Warne in confessional?


So what does all this mean? What it doesn’t mean is that there is some sort of peculiar disease that afflicts Australian cricketers more than others. The pressures that moulded these players and informed this crisis could engulf other individuals in other countries and in other sports. English pundits and journalists have sometimes overlooked this as they engage in a version of Aussie bashing. Michael Atherton, keen to distance himself from his own actions in this sphere, described the premeditated nature what happened as carrying an ‘odious stink’. Michael Vaughan, the BBC’s main pundit and a man not unused to speaking his mind, believed it was a simple case of ‘bad behaviour’ always catching up with its instigators. Simon Hughes, of the Cricketer, went further and most disturbingly when he said the episode was evidence of ‘an upstart nation that takes itself too seriously.’ Australian commentators were perhaps understandably, closer to the mark. Waheed Aly in the Sydney Morning Herald quoted Donald Horne, who emphasised the importance of sport to Australia’s national identity when he said, ‘Sport was the first form of Australian foreign policy.’ Aly makes the point that the ball tampering crisis has severely dented this outward presentation of what it is to be Australian. ‘Australian cricket has just debauched our foreign policy, by which we construct our place in the world.’

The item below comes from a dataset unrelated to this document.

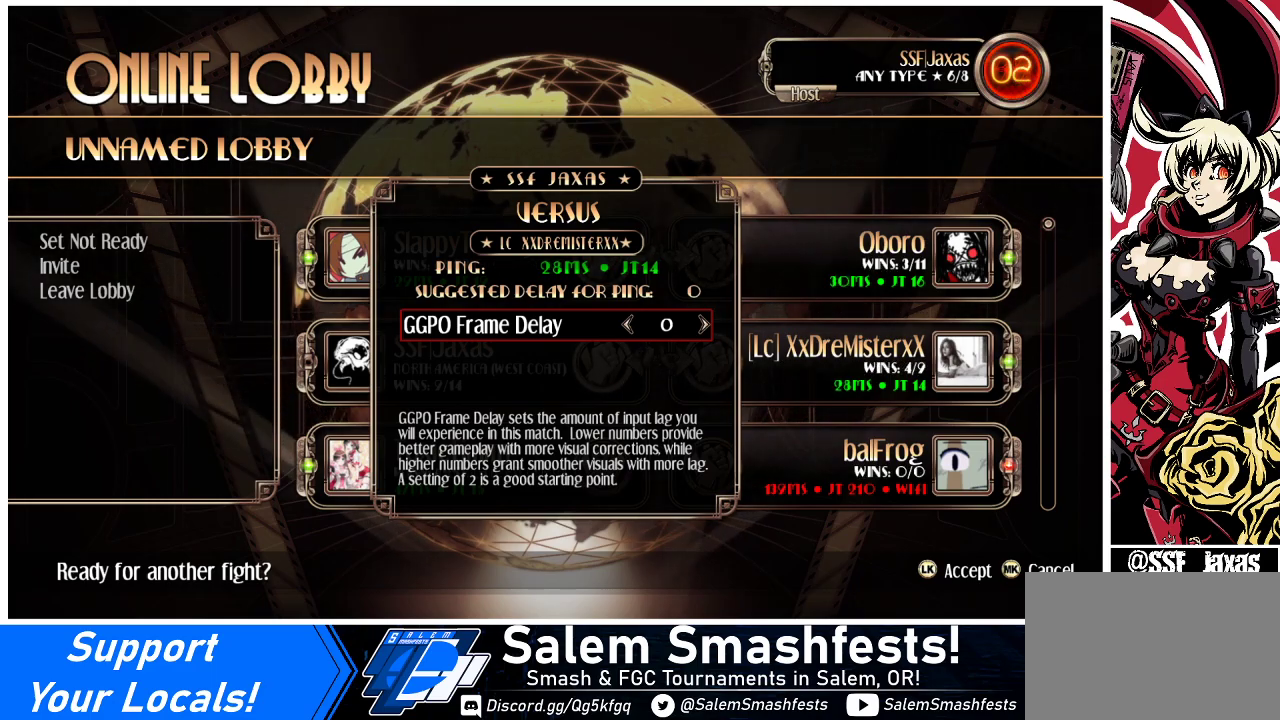
{"buttons": ["SQUARE"], "events": [[100, "SQUARE", "up"], [133, "SQUARE", "down"], [233, "SQUARE", "up"], [267, "SQUARE", "down"], [333, "SQUARE", "up"], [433, "SQUARE", "down"], [467, "SQUARE", "up"], [500, "SQUARE", "down"]]}
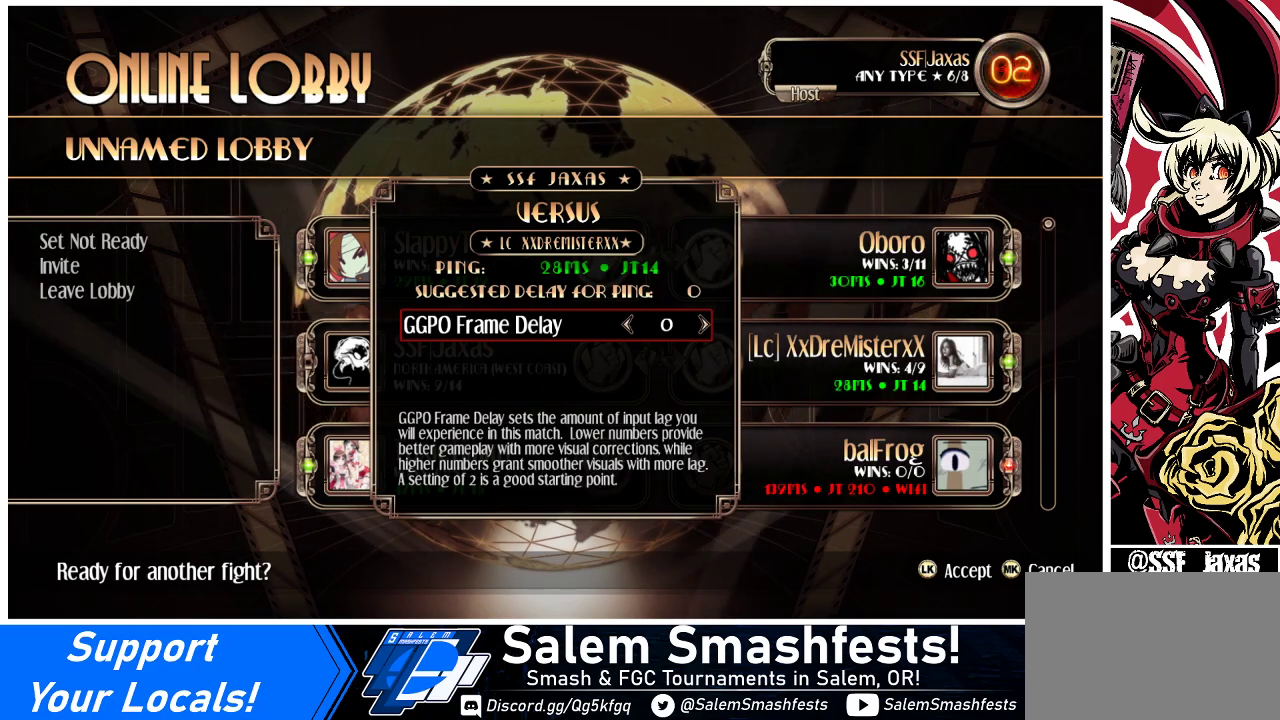
{"buttons": [], "events": [[67, "SQUARE", "up"], [167, "SQUARE", "down"], [200, "SQUARE", "up"], [300, "DPAD_LEFT", "down"], [400, "DPAD_LEFT", "up"], [467, "SQUARE", "down"], [500, "SQUARE", "up"]]}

It is now the time of the wowsers. Every cricketing puritan, in Australia and elsewhere, will get a ready audience for their prescription on how to clean up the game. As for the larrikin tendency, it has been delivered a mighty blow. In the modern game of international cricket, there will be less room for the buccaneer or the rebel. There is too much at stake for the authorities to allow that and the training of modern players conditions them to be and sound the same. Even Merv Hughes now wears a suit and tie. There will be much soul searching by Australians. As Rowe pointed out, ‘the scowling furry visage of a reborn 1970’s cricket masculine archetype’ is no image for the future. If it ever was, it has been drowned in a pool of press conference tears. A more thoughtful re-configuration of Australian masculinity is unlikely. These were the tears of getting caught, not gaining insight. Gideon Haigh, writing in the Australian, talked about how the modern cricketing parlance of ‘focus’ implied a narrowing of players outlooks so that ‘ethics goes easily by the board. And victory, of course, excuses everything’. The wowsers may be in the ascendancy but they still, as Haigh says, ‘have a very great deal to think about.’